But Butler, dismissing a scenario Bush and his top aides describe as one reason to strike Iraq pre-emptively, said he has never seen evidence that Saddam has shared weapons of mass destruction with terrorist groups. Butler said he suspects that "Saddam would be reluctant to share with others what he believes to be an indelible source of his power."
Butler criticized Rumsfeld's comments as "overstated" and said they sounded as if the defense secretary made them "to justify a coming invasion." He suggested that diplomacy should be given a final chance, with the United States and Russia telling Iraqi leaders to accept unconditional weapons inspections "or you're toast."
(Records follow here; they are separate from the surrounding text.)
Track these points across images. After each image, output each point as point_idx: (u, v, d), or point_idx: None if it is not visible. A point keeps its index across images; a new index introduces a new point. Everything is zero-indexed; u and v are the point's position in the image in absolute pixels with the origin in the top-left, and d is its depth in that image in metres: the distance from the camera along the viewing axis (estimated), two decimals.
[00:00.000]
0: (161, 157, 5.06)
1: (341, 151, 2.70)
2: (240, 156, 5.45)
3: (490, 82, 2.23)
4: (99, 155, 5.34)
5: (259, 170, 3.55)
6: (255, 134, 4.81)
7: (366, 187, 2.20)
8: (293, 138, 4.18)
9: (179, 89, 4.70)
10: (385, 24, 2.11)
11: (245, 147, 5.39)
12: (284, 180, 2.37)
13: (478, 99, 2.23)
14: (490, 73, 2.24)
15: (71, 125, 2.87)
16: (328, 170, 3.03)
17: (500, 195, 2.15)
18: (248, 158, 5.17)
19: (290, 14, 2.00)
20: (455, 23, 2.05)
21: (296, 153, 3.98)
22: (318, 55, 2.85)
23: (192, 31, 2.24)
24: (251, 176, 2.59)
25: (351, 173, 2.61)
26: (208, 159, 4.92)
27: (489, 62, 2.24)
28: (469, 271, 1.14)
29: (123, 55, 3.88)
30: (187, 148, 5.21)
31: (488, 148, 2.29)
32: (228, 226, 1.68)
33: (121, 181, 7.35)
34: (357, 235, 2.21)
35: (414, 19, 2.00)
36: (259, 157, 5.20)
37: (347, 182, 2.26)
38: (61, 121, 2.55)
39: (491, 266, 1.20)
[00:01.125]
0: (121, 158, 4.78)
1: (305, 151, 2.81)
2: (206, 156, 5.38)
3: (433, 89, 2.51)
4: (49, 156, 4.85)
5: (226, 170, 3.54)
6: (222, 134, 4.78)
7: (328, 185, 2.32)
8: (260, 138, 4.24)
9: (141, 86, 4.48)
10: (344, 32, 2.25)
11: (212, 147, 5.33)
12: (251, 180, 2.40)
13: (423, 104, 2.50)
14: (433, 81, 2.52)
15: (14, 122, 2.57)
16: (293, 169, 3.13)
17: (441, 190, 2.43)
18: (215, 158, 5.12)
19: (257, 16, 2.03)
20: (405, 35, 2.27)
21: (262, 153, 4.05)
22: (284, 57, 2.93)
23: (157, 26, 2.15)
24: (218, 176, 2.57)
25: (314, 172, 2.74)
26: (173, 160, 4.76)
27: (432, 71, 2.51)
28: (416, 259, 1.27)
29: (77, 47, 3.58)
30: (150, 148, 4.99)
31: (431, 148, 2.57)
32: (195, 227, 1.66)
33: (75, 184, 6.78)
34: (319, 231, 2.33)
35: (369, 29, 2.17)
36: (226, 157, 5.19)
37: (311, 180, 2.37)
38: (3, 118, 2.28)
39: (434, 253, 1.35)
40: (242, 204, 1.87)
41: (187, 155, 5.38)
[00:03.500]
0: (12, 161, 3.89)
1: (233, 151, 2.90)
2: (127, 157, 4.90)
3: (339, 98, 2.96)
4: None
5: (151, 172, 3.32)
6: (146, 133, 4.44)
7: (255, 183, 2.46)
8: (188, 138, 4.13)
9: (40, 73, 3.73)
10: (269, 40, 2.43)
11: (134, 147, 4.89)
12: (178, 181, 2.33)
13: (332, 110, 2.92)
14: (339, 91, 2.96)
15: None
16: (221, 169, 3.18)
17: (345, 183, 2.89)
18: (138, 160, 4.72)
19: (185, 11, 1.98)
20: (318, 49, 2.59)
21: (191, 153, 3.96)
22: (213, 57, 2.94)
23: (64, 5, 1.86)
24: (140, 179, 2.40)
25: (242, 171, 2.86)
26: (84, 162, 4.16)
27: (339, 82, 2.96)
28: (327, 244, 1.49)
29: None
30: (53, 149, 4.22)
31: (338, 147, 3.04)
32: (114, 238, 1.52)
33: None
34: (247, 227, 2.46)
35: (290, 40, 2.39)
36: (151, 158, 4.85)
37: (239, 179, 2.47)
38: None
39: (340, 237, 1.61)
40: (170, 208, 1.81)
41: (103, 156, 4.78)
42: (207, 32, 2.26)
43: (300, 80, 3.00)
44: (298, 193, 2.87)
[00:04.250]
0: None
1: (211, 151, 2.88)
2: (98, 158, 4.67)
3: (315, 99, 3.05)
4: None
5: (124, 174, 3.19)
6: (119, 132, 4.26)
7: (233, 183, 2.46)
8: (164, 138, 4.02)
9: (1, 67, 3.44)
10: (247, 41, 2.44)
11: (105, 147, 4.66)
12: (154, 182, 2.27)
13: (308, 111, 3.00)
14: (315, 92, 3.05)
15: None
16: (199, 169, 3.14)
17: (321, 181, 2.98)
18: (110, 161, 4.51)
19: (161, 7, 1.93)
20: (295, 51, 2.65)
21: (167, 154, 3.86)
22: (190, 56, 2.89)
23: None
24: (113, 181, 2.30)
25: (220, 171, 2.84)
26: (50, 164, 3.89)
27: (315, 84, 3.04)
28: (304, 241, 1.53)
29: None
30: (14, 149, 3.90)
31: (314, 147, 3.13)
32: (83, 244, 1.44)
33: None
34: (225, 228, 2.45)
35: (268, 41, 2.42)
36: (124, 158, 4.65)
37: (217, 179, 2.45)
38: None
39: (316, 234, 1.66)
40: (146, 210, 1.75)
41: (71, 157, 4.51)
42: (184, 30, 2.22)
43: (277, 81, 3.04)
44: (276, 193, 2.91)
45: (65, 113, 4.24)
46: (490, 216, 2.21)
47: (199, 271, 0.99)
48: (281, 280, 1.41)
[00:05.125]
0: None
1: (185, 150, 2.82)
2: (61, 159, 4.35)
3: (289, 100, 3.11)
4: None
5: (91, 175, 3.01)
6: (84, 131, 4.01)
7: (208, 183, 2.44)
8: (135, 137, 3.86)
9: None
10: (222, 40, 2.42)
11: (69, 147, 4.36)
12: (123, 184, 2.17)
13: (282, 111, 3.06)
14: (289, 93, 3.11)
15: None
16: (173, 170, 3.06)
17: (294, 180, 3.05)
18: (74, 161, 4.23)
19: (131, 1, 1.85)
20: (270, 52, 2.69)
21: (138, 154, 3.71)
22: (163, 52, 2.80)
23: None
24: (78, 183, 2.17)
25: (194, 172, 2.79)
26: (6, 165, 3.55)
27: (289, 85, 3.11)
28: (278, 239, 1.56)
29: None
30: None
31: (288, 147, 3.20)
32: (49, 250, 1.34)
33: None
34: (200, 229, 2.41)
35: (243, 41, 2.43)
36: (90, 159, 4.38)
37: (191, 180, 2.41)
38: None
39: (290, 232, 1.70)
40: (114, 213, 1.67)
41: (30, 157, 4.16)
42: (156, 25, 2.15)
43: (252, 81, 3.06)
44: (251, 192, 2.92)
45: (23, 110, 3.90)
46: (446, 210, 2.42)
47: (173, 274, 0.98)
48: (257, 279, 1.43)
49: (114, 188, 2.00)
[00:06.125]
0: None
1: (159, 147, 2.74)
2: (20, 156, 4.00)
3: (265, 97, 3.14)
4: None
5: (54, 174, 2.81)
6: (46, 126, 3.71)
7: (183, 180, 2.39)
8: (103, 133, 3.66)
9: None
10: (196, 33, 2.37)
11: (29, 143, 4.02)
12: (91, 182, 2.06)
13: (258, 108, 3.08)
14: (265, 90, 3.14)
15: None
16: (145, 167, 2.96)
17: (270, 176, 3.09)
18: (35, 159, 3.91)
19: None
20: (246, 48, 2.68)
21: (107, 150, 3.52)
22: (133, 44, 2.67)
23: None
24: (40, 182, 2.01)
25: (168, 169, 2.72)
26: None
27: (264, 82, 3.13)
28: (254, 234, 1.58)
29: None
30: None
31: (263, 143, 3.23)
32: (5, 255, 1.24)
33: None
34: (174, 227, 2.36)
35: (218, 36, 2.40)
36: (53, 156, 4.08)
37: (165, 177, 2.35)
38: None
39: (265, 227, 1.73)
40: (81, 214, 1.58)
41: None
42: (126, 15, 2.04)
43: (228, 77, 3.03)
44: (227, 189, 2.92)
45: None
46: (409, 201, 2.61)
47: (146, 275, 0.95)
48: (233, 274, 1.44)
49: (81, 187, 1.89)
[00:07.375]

Others emphasized the risks of delaying action, noting that the United States would likely never get conclusive proof of Saddam's weapons stockpiles or forewarning of his intentions.
Asked by Sen. Chuck Hagel, R-Neb., whether the policy of containing Saddam has exhausted its usefulness, former Iraqi nuclear engineer Khidhir Hamza replied: "Iraq is working to defeat containment and in the end, it will achieve its purpose." Hamza defected in 1995.
Military strategist Anthony Cordesman of the Center for Strategic and International Studies, a Washington public policy group, said the administration may never get the "smoking gun" it needs to convince European and Arab allies of the wisdom of an invasion.
"I think we have to be prepared for the fact that if we do this, it will in many ways be our first pre-emptive war," said Cordesman.
Others, including former U.S. diplomat and weapons inspector Robert Gallucci, the dean of the School of Foreign Service at Georgetown University, suggested that an invasion might bring about the scenario officials fear — Saddam using weapons of mass destruction in a last-ditch bid to maintain power.